### WHAT YOU NEED TO DO
(A) In the squatter-photo text, what year and place are listed for the photo "Fly Sitting On A Ladder"?
(B) Write the next part of the squatter-photo text, picking up right after its last sentence.

### EXTRACTED TEXT
==========
Ash Tayer est une photographe et « artiste multimédia » basée à Los Angeles. Dans les années 90, elle traînait ses guêtres dans les rues du Lower East Side. Elle en a compilé un tas de photos regroupées sous le projet This Land, un témoignage vivant et vécu de la vie des squatteurs de Manhattan avant que la Grosse Pomme ne finisse par se transformer en musée. Installée avec eux, elle documente ce mode de vie alternatif au fil de leurs actions, en gardant en permanence la PMA. Vingt ans plus tard, elle a recomposé la bande-son de cette époque, où se bousculent aussi bien Nirvana, Minor Threat que Judas Priest. Ash Tayer cherche actuellement un éditeur pour publier ces photos (et aussi une galerie à Paris pour les exposer). Allez jeter un oeil directement sur son site : ashtayer.net
ENGLISH VERSION BELOW
Music and Text for Ash Thayer’s squatter photos:
Fly Sitting On A Ladder
1993, 7th Street Squat
“Roadrunner” Modern Lovers
Fly is one of the most devoted homesteaders and artists that I’ve had the pleasure to call friend. She helped me get these images published for the first time. Her activism and art are one in the same, and she has documented and made art about the punk-squatting community for the past 20 plus years. She is the Mother Theresa of squatters, in my opinion. A very positive, energetic, beautiful, creative soul.
Beer Olympics I
“Salad Days” Minor Threat
Inside the lot where the Beer Olympics took place that year. Minor Threat was one of my favorite bands and really reflected the tone of the punk culture I enjoyed. They summed up the demand by youths to be respected as independent individuals with their own politics and values.
==========
### RECORDED INFORMATION
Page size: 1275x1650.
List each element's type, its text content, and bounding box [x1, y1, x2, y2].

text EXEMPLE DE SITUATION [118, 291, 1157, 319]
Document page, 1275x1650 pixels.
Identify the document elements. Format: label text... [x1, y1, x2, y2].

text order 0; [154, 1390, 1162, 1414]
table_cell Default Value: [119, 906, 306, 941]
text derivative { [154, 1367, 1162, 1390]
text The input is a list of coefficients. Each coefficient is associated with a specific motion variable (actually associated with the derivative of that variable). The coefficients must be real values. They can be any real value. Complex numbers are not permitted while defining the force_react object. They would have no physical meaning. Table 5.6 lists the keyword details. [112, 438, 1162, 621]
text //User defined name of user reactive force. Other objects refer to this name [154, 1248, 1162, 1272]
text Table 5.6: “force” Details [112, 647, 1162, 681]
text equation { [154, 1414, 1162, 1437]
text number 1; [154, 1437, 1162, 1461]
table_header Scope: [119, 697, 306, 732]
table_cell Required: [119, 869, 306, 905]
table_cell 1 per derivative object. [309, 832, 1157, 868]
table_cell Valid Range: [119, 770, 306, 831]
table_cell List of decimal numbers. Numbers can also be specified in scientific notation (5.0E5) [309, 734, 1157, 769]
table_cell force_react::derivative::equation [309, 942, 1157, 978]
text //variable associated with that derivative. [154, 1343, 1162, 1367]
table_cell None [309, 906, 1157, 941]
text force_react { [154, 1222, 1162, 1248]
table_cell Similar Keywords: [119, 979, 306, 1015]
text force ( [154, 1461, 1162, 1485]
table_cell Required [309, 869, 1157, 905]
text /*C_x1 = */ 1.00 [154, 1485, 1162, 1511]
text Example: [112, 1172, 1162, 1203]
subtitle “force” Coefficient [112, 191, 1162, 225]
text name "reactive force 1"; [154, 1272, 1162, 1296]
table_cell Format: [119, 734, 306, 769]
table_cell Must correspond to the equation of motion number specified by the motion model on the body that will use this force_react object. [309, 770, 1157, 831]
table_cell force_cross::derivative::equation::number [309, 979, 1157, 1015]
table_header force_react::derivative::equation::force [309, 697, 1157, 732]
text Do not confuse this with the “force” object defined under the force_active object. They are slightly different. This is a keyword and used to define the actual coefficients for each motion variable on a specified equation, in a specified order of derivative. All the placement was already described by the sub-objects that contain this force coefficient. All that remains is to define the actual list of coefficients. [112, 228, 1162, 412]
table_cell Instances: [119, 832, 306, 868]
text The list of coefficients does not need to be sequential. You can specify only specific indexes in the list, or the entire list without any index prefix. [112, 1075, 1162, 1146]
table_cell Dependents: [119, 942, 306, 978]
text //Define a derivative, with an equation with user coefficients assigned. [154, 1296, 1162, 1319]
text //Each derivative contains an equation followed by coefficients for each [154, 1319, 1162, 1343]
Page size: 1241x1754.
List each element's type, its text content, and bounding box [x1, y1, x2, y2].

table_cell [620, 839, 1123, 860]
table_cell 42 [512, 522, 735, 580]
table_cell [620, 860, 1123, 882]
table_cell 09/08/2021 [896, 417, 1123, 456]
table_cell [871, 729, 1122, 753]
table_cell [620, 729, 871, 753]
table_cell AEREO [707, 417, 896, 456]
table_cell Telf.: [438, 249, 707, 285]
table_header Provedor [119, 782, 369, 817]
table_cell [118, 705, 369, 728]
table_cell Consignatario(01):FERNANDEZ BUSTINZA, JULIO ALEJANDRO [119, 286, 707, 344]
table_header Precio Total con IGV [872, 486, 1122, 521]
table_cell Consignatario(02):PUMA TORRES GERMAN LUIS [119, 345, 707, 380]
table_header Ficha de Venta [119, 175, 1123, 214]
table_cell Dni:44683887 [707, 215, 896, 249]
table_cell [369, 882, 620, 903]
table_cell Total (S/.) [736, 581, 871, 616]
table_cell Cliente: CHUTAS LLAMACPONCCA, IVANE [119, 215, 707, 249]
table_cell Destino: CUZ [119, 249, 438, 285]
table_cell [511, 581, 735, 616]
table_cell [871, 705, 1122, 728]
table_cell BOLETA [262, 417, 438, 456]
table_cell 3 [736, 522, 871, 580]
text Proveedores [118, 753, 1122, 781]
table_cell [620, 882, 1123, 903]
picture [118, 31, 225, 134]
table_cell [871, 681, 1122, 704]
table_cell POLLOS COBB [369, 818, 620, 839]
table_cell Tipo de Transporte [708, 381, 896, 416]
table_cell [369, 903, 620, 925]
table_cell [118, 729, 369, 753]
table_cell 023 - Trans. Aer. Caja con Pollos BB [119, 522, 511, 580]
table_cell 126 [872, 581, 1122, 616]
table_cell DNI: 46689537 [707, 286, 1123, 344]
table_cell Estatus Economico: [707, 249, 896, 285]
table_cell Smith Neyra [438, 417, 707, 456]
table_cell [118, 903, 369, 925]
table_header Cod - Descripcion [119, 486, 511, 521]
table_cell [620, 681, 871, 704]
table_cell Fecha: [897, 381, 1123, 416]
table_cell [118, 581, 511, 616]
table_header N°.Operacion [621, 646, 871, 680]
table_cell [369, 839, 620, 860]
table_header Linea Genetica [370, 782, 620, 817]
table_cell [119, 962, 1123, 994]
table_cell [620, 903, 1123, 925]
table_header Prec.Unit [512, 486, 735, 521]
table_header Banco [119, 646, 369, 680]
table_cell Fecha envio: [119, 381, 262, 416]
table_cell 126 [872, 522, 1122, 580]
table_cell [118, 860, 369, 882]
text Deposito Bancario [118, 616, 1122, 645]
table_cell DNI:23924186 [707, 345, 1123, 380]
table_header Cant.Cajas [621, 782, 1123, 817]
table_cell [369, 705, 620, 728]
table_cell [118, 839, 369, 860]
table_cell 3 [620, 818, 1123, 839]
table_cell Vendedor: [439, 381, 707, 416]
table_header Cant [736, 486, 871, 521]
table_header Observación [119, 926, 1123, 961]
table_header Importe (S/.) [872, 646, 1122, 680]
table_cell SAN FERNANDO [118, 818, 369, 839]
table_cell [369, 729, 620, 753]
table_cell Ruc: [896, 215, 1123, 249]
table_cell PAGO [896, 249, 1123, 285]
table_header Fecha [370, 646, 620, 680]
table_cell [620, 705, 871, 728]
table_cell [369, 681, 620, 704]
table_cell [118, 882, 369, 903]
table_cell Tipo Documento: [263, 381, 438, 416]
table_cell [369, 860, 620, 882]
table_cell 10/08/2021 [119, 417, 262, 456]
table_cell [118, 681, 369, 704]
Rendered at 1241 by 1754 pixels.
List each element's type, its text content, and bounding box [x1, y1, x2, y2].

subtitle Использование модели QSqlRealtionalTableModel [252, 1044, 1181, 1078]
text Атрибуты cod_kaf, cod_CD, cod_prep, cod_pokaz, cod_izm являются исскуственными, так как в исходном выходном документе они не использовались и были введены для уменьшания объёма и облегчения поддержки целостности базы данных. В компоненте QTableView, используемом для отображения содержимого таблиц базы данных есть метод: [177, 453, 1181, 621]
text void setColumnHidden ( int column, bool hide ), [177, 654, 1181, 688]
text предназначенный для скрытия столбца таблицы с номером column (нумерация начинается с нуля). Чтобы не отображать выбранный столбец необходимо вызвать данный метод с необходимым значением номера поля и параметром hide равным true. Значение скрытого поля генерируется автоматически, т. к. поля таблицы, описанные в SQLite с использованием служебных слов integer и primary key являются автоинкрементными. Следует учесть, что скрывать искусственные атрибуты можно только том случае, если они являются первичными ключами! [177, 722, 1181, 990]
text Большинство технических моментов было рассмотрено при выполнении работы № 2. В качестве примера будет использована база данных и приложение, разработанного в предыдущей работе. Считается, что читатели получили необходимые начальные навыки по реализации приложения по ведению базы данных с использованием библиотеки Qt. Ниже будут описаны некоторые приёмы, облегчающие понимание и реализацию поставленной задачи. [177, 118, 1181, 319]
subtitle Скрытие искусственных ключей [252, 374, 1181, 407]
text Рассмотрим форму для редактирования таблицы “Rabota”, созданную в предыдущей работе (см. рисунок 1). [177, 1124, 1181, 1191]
==========
### OUTPUTS
(A) 1993, 7th Street Squat.

(B)
Jumping the Fence
1994, 9th Street and Ave. C
“Holiday In Cambodia” Dead Kennedys
This was after the Beer Olympics. We were locked out of the park, so…anyway, the police came and arrested some of the kids for disorderly behavior. Jello Biafra’s lyrics in this song is alive with righteous anger and criticism towards America’s political involvement in other countries. This attitude of defiance towards a government that did not seem to be reflecting the values and needs of its citizens carried over into acts of prankster-ism and culture-jamming.
1994 5th Street Squat
“Bata Motel” Crass
I loved the androgynous look (for women) that we rocked in the late 80s and 90s. There was an unspoken agreement with other women that you didn’t participate in mainstream culture’s definitions of what was beautiful or feminine. Your character and behavior defined you, not as much how you looked. This was Jen. She was strong and beautiful with no makeup, wearing a work uniform and boots. The lyrics to “Bata Motel” was my feminist anthem at the time, and summed up my thoughts on some of these issues.
1994, 5th Street Squat
“Ether” Gang Of Four
1994 Jason’s room had really old layers of heavily saturated green and blue paint that reminded me of 16th century Venetian paintings. I felt these old buildings were characters themselves, with rich and layered histories. Each one drew a group of residents that took on their own specific “flavor” and characteristics.
I just loved British punk and Ska music, and Jason had a classic Brit punk look.
Meggin and Jill
1994, 5th Street
Judas Priest “Living After Midnight”
We loved the men, but us girls were thick as thieves together. Judas Priest was one of the more masculine 70’s rocker bands that I liked, and I had to chose them since Meggin is wearing a JP t-shirt!
Four Square and Fire Hydrant
1995, 5th Street Squat
“Fearless Vampire Killers” Bad Brains
We had a sensational lifestyle, but at the end of the day we did the chores and enjoyed playing four-square. Underlying everything was a serious drive to live as dissenters of the capitalistic, Darwinian culture that seemed to neglect the poor and thrive on corporate greed and exploitation. FVK by Bad Brains shamelessly expressed this spirit.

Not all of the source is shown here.